Society’s Warning Signs
Las Vegas doesn’t get a lot of rain – about four inches per year – but when it does rain here, it sometimes comes down in torrents. Homeless people have been known to sleep in the city’s drainage areas and have been been washed away and drowned during heavy rains. My ex-wife was involved in coordinating local search teams to find the bodies.
I’ve seen signs posted near these drainage areas, warning of the dangers. But some people either don’t read them or ignore them, and they occasionally lose their lives because of it.
Most days the dangers seem nonexistent – it’s mostly sun, sun, and more sun here. But it only takes one flooding incident to end a life. You can be right 10,000 times, but it’s that one time you’re surprised that makes the math turn against you.
You can, however, avoid this risk entirely – mainly by learning from the experiences of others. You can become aware that flooding does occur in these drainage areas, and people have been surprised and died from that flooding. And you can choose to avoid making that same type of mistake.
This requires some trust – trusting history, trusting science, trusting math, trusting government, or trusting other people. If you find a reason not to trust, you can more easily dismiss the warning signs. Then you can justify taking more risk, which could lead to an early death if you’re wrong just once.
Many warning signs were created because someone got hurt or killed, and the creation of a warning was a reaction to that event. Often it takes multiple similar events to finally lead to a warning sign.
Cigarette boxes have prominent warning labels because many people have died from smoking. You can ignore or downplay those warnings. You can label them a conspiracy. But you only have to be wrong once to end up the fool.

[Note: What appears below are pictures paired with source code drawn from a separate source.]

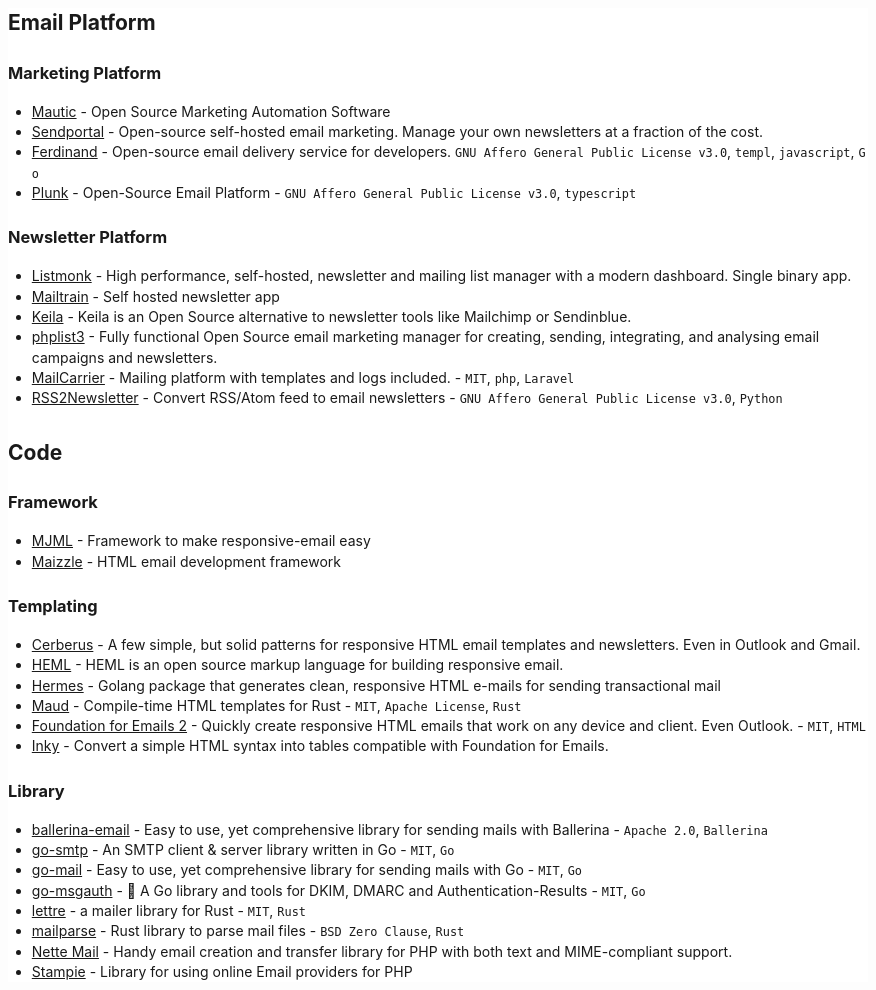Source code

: ## Email Platform

### Marketing Platform

- [Mautic](https://github.com/mautic/mautic) - Open Source Marketing Automation Software
- [Sendportal](https://github.com/mettle/sendportal) - Open-source self-hosted email marketing. Manage your own newsletters at a fraction of the cost.
- [Ferdinand](https://github.com/valyentdev/ferdinand) -  Open-source email delivery service for developers. `GNU Affero General Public License v3.0`, `templ`, `javascript`, `Go`
- [Plunk](https://github.com/useplunk/plunk) - Open-Source Email Platform - `GNU Affero General Public License v3.0`, `typescript`

### Newsletter Platform

- [Listmonk](https://github.com/knadh/listmonk) - High performance, self-hosted, newsletter and mailing list manager with a modern dashboard. Single binary app. 
- [Mailtrain](https://github.com/Mailtrain-org/mailtrain) -  Self hosted newsletter app
- [Keila](https://github.com/pentacent/keila) - Keila is an Open Source alternative to newsletter tools like Mailchimp or Sendinblue.
- [phplist3](https://github.com/phpList/phplist3) - Fully functional Open Source email marketing manager for creating, sending, integrating, and analysing email campaigns and newsletters.
- [MailCarrier](https://github.com/mailcarrierapp/mailcarrier) - Mailing platform with templates and logs included. - `MIT`, `php`, `Laravel`
- [RSS2Newsletter](https://github.com/ElliotKillick/rss2newsletter) - Convert RSS/Atom feed to email newsletters - `GNU Affero General Public License v3.0`, `Python`

## Code

### Framework

- [MJML](https://github.com/mjmlio/mjml) - Framework to make responsive-email easy 
- [Maizzle](https://github.com/maizzle/framework) -  HTML email development framework 

### Templating

- [Cerberus](https://github.com/TedGoas/Cerberus) -  A few simple, but solid patterns for responsive HTML email templates and newsletters. Even in Outlook and Gmail.
- [HEML](https://heml.io/) -  HEML is an open source markup language for building responsive email. 
- [Hermes](https://github.com/matcornic/hermes) -  Golang package that generates clean, responsive HTML e-mails for sending transactional mail
- [Maud](https://github.com/lambda-fairy/maud) - Compile-time HTML templates for Rust  - `MIT`, `Apache License`, `Rust`
- [Foundation for Emails 2](https://github.com/foundation/foundation-emails) -  Quickly create responsive HTML emails that work on any device and client. Even Outlook. - `MIT`, `HTML`
- [Inky](https://github.com/foundation/inky) - Convert a simple HTML syntax into tables compatible with Foundation for Emails. 

### Library

- [ballerina-email](https://github.com/ballerina-platform/module-ballerina-email) - Easy to use, yet comprehensive library for sending mails with Ballerina - `Apache 2.0`, `Ballerina`
- [go-smtp](https://github.com/emersion/go-smtp) - An SMTP client & server library written in Go - `MIT`, `Go`
- [go-mail](https://github.com/wneessen/go-mail) - Easy to use, yet comprehensive library for sending mails with Go - `MIT`, `Go`
- [go-msgauth](https://github.com/emersion/go-msgauth) -  🔏 A Go library and tools for DKIM, DMARC and Authentication-Results  - `MIT`, `Go`
- [lettre](https://github.com/lettre/lettre) - a mailer library for Rust - `MIT`, `Rust`
- [mailparse](https://github.com/staktrace/mailparse) - Rust library to parse mail files - `BSD Zero Clause`, `Rust`
- [Nette Mail](https://github.com/nette/mail) - Handy email creation and transfer library for PHP with both text and MIME-compliant support.
- [Stampie](https://github.com/Stampie/Stampie) - Library for using online Email providers for PHP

Notice that in some areas of life, reality does put up warning labels. It cautions you about various problems and risks.
Wear a seatbelt.
Don’t use a phone while driving.
Don’t smoke.
Don’t spend more than you earn.
Don’t drink wine laced with iocane powder (unless you’ve developed an immunity).
Perhaps the latest warning from society is: Wear a mask. Why do we have this rule now? Because people have died from doing the opposite.
You can frame society’s warnings as restrictions on your freedom, conspiracies, or attempts to control you. Or you can recognize where these warnings actually came from. Some people figured they could be right indefinitely, and they were mostly accurate… except for that one time they were wrong and then dead.
Society doesn’t typically jump into creating warnings for rare or exotic failures. It’s more likely that unusual circumstances will be dismissed as bad luck or random flukes. But repeated failures that align with patterns will eventually get some attention, which may lead to a warning, rule, or law being created.
When you have a very low probability of failure, but it’s for an action you’ll take many times over, the long-term risk of eventually experiencing a single failure (possibly a fatal one) could be significant. So do consider leaning on the wisdom of large numbers, which are often codified in society’s warnings. They may help you steer clear of foolish mistakes.